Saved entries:
==========
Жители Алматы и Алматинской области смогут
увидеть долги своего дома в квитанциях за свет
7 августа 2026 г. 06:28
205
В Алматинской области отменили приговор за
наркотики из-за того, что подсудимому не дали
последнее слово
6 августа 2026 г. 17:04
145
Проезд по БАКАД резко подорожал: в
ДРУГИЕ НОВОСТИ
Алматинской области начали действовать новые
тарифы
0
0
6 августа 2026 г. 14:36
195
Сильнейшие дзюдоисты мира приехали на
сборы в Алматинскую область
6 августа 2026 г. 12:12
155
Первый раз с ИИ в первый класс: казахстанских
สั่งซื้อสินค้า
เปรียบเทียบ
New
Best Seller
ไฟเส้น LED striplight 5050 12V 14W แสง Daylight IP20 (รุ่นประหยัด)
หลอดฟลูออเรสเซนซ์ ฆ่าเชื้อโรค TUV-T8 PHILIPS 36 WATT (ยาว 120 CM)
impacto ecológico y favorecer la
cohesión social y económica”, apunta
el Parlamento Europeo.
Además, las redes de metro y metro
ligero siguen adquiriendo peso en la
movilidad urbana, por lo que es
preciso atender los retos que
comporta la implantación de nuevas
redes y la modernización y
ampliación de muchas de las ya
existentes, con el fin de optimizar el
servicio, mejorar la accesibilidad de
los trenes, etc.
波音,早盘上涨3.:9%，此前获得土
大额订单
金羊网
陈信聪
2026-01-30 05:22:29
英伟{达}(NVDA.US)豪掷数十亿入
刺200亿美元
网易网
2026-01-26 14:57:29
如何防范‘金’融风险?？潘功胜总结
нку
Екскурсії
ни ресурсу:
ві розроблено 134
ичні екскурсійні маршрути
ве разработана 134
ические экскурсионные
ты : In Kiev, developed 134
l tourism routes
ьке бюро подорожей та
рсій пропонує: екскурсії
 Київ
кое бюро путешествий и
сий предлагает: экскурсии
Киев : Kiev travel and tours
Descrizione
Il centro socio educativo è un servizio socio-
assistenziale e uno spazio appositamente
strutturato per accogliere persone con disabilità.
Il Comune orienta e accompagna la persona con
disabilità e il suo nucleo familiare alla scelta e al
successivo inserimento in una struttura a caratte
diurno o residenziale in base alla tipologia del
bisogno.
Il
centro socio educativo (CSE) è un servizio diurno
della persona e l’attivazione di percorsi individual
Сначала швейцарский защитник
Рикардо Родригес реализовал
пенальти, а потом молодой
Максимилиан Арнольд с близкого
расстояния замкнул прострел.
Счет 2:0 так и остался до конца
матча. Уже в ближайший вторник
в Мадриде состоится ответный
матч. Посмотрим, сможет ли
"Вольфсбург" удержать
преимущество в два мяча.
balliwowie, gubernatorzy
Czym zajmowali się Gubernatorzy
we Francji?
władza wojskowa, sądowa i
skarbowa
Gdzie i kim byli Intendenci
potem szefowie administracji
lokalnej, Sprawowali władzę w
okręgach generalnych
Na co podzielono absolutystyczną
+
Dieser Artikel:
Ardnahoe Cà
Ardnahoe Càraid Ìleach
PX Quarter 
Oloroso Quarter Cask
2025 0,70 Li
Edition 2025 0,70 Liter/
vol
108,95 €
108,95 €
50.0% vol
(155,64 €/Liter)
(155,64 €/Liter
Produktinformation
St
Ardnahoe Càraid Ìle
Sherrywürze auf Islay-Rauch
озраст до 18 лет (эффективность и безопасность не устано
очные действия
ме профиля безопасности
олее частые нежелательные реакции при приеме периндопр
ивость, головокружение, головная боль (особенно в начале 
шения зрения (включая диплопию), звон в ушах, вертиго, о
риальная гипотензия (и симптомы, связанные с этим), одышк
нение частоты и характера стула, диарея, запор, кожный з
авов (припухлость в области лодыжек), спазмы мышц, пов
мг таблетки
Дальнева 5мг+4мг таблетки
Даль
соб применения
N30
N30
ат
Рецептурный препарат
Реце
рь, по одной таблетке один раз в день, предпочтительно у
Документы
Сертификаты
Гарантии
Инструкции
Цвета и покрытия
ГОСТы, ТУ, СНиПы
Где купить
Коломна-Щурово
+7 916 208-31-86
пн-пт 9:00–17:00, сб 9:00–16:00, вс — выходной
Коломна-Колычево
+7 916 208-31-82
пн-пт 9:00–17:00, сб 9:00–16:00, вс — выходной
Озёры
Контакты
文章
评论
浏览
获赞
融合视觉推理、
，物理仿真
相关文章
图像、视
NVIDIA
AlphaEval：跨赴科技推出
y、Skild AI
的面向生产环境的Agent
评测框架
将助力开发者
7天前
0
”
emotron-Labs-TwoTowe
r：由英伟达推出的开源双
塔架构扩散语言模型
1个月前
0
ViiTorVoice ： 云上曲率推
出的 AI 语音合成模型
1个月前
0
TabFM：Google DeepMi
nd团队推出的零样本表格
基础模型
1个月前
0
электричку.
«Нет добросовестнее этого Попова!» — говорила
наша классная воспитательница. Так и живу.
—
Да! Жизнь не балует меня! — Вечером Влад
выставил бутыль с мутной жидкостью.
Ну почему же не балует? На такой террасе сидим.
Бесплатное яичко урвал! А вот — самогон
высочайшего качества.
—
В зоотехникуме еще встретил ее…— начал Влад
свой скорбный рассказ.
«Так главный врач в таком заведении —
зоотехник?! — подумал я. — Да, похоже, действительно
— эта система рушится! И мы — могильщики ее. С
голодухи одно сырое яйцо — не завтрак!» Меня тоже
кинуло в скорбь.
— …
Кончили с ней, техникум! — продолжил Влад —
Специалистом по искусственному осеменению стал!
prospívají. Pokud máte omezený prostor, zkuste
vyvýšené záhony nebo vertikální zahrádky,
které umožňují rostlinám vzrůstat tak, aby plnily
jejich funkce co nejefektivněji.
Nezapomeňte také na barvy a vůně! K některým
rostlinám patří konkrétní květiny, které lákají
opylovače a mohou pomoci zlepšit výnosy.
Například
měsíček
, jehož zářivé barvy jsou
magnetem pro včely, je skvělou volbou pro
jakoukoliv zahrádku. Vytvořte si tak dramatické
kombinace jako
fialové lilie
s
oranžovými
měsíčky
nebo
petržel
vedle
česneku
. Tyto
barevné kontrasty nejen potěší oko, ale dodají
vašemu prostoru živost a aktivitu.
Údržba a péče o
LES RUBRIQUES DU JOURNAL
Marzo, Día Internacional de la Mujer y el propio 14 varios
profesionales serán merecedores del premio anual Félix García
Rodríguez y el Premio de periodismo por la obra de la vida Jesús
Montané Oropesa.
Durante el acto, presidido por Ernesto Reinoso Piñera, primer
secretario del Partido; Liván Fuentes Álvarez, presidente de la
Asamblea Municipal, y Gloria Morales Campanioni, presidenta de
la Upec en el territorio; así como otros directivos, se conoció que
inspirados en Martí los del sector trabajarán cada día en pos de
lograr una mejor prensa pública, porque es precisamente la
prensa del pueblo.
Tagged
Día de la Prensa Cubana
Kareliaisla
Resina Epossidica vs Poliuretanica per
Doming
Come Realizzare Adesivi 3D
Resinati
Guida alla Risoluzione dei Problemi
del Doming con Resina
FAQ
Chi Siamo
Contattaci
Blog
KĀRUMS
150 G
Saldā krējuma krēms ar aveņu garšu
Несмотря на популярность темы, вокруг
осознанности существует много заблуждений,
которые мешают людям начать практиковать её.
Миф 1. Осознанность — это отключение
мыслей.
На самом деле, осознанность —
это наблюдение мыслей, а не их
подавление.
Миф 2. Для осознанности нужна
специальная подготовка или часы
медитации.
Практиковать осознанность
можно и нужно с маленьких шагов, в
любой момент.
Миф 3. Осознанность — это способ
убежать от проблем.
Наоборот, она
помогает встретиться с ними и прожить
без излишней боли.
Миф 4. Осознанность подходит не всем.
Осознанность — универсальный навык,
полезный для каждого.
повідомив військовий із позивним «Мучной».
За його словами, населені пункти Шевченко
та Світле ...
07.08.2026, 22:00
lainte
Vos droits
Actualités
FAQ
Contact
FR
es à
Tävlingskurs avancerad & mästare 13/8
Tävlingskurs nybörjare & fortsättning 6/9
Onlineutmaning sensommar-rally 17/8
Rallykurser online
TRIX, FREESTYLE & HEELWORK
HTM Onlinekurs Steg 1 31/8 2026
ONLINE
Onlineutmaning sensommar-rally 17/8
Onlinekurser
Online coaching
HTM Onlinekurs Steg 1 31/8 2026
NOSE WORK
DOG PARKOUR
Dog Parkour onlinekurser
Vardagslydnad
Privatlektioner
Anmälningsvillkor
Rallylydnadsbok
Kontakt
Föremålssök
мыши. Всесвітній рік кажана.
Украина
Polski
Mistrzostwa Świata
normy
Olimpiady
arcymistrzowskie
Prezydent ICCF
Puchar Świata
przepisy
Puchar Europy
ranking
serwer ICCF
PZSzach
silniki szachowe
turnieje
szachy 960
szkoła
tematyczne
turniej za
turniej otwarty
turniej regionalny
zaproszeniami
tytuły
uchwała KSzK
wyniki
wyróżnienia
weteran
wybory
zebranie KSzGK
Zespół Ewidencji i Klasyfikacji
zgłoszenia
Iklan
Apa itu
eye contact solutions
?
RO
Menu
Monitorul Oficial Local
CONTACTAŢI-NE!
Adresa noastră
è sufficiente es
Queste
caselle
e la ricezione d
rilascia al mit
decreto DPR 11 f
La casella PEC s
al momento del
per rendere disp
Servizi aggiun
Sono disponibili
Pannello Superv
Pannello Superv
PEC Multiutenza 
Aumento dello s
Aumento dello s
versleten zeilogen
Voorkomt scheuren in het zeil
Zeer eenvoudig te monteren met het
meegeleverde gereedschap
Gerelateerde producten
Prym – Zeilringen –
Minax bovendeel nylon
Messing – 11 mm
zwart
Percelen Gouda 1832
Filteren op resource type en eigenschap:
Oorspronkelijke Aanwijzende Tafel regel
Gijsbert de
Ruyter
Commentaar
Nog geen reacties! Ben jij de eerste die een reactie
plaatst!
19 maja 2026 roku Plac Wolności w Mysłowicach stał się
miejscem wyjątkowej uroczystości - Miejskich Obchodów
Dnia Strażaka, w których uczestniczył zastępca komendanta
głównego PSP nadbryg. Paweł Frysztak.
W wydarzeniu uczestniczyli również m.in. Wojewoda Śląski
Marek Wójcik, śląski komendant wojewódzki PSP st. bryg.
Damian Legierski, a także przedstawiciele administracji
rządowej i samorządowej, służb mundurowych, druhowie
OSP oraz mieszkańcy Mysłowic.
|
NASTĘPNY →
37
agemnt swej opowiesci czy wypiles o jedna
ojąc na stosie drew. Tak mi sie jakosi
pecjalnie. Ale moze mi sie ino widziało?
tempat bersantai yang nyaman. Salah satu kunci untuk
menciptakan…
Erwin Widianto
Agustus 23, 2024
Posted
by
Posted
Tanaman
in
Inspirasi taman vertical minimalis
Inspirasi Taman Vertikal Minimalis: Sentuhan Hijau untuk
==========
**Exercise**
Please edit everything from the start of the items down to the line containing "ligero siguen adquiriendo peso en la" so that "Parlamento Europeo" reads "Consejo Europeo", and give those lines back with nothing else changed.

**Answer to this task**
Жители Алматы и Алматинской области смогут
увидеть долги своего дома в квитанциях за свет
7 августа 2026 г. 06:28
205
В Алматинской области отменили приговор за
наркотики из-за того, что подсудимому не дали
последнее слово
6 августа 2026 г. 17:04
145
Проезд по БАКАД резко подорожал: в
ДРУГИЕ НОВОСТИ
Алматинской области начали действовать новые
тарифы
0
0
6 августа 2026 г. 14:36
195
Сильнейшие дзюдоисты мира приехали на
сборы в Алматинскую область
6 августа 2026 г. 12:12
155
Первый раз с ИИ в первый класс: казахстанских
สั่งซื้อสินค้า
เปรียบเทียบ
New
Best Seller
ไฟเส้น LED striplight 5050 12V 14W แสง Daylight IP20 (รุ่นประหยัด)
หลอดฟลูออเรสเซนซ์ ฆ่าเชื้อโรค TUV-T8 PHILIPS 36 WATT (ยาว 120 CM)
impacto ecológico y favorecer la
cohesión social y económica”, apunta
el Consejo Europeo.
Además, las redes de metro y metro
ligero siguen adquiriendo peso en la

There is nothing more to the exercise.